Most Laka live in villages where little notice is taken of events outside their own region. Even through the Laka can understand their populous neighbors, the Ngambay, they are a separate ethnic group with their own traditions and history. The Laka area is an area of Chad that is known for agriculture, and many Laka plant cotton for cash crops in addition to millet which is for making their staple 'boule ', which is a half round ball of millet cooked into a thick paste which is dipped in a sauce. They also grow corn, manioc and other vegetables, along with beef cattle.
For centuries, with the linguistically related Mbuns, they dominated the Adamawa región, battling periodically against Fulbe slave raiders. Those slave raids continued into the early twentieth century.

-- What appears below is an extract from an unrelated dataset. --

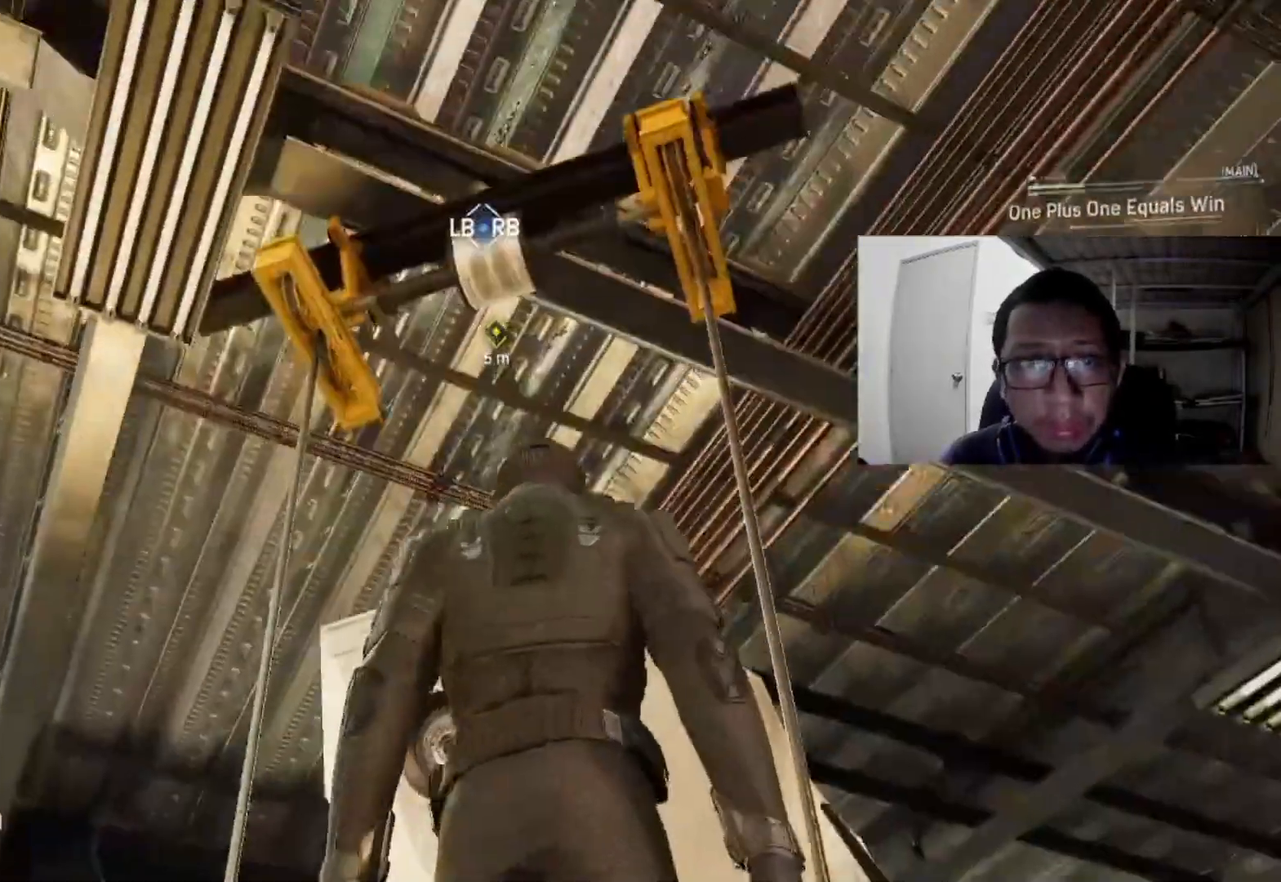
{"buttons": ["L1", "R1"], "left_stick": "center", "right_stick": "center", "events": [[240, "L1", "down"], [320, "R1", "down"]]}
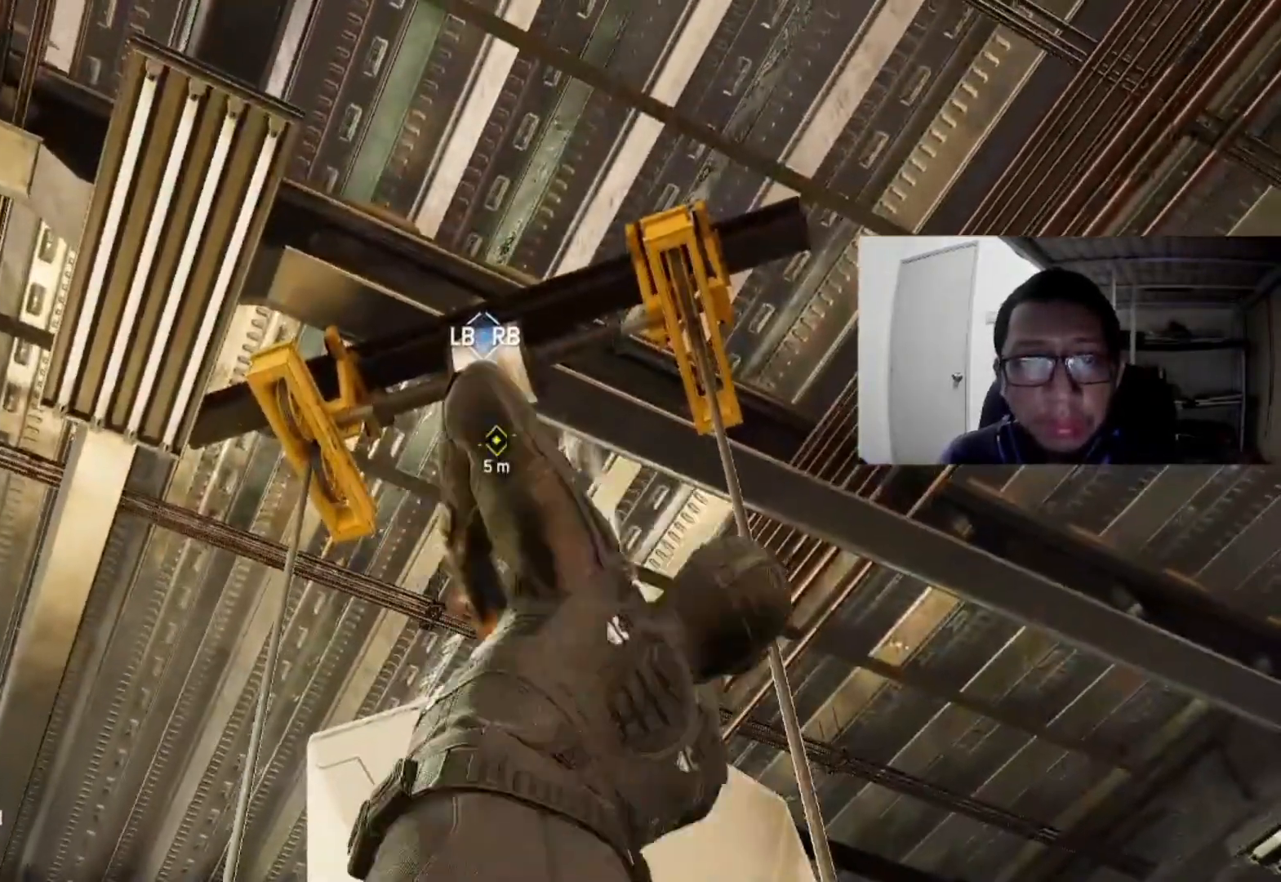
{"buttons": ["L1", "R1"], "left_stick": "center", "right_stick": "center", "events": []}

It is believed that Laka peoples originated from the northwest in the area near Lake Chad and were pushed southward over the last two centuries by the expansion of the Fulani empire into their current location in southern Chad. They share linguistic and cultural ties with their Cameroonian neighbors who live to the south and were also pushed south by the Fulani.
During the late nineteenth and early twentieth centuries, the Lakas fiercely resisted German and French colonization efforts, suffering military defeat and population decline in the process. They are a Bantu people. In D.R. Congo, the Lakas strongly supported the Kwilu Rebellion in the mid 1960s. Still suspicious of the central government of Zaire, they live as small farmers.
Cotton is the primary crop grown for export. Millet and peanuts are also staples. Most Laka are sedentary farmers who plant seasonal crops during the rainy season, which extends from April to October.
Most villages are organized around a patrilineage. Leadership is accorded to those elders in the village who are able to trace their descent from the first Laka lineage to occupy the village. Other lineages may live in a village, but the descendents of the first lineage usually retain a paramount status. As such, they are responsible for heading initiation instruction and making most important agricultural decisions. A council of elders with representatives from each lineage work together to govern a village.
Laka religion centers around recognition of the ancestors. Ownership of land is directly tied to the founding ancestors' remains being buried on that land. Offerings are made to the ancestors daily in the form of libations and food offerings.